### [Data to examine]
★ ★ ★ ★ ★ ★ ★
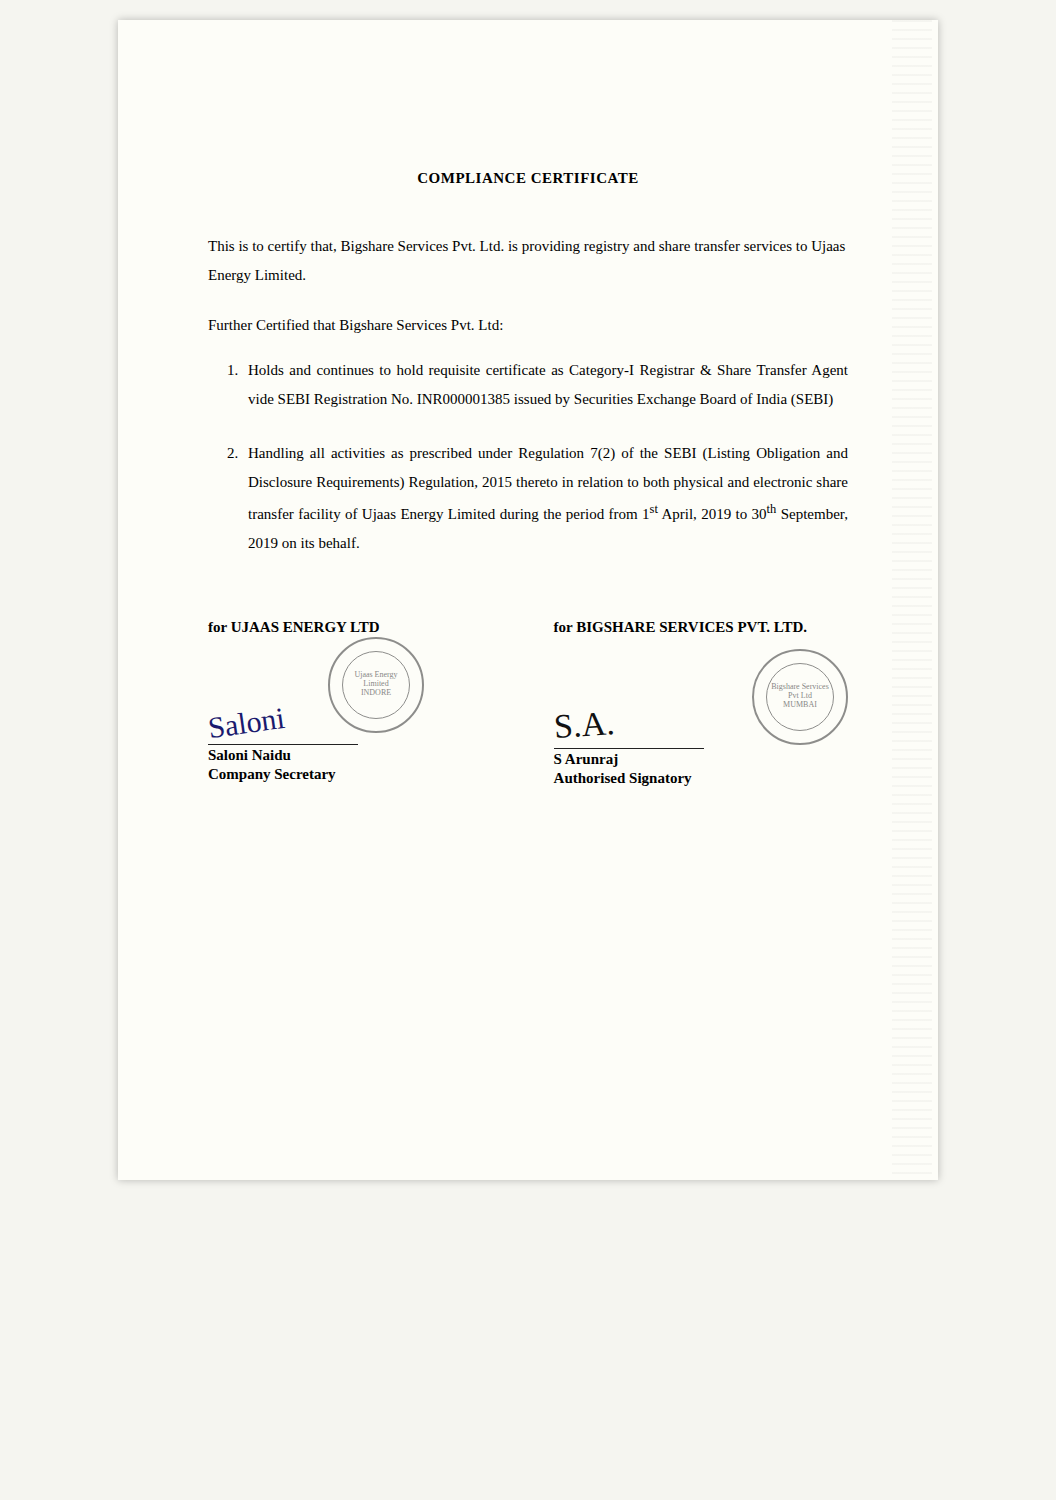COMPLIANCE CERTIFICATE
This is to certify that, Bigshare Services Pvt. Ltd. is providing registry and share transfer services to Ujaas Energy Limited.
Further Certified that Bigshare Services Pvt. Ltd:
Holds and continues to hold requisite certificate as Category-I Registrar & Share Transfer Agent vide SEBI Registration No. INR000001385 issued by Securities Exchange Board of India (SEBI)
Handling all activities as prescribed under Regulation 7(2) of the SEBI (Listing Obligation and Disclosure Requirements) Regulation, 2015 thereto in relation to both physical and electronic share transfer facility of Ujaas Energy Limited during the period from 1st April, 2019 to 30th September, 2019 on its behalf.
for UJAAS ENERGY LTD
Ujaas Energy Limited
INDORE
Saloni
Saloni Naidu
Company Secretary
for BIGSHARE SERVICES PVT. LTD.
Bigshare Services Pvt Ltd
MUMBAI
S.A.
S Arunraj
Authorised Signatory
★ ★ ★ ★ ★ ★ ★
### [Aim of the exercise]
Look through the entries above and list every line containing "Limited".

### [Task response]
This is to certify that, Bigshare Services Pvt. Ltd. is providing registry and share transfer services to Ujaas Energy Limited.
Handling all activities as prescribed under Regulation 7(2) of the SEBI (Listing Obligation and Disclosure Requirements) Regulation, 2015 thereto in relation to both physical and electronic share transfer facility of Ujaas Energy Limited during the period from 1st April, 2019 to 30th September, 2019 on its behalf.
Ujaas Energy Limited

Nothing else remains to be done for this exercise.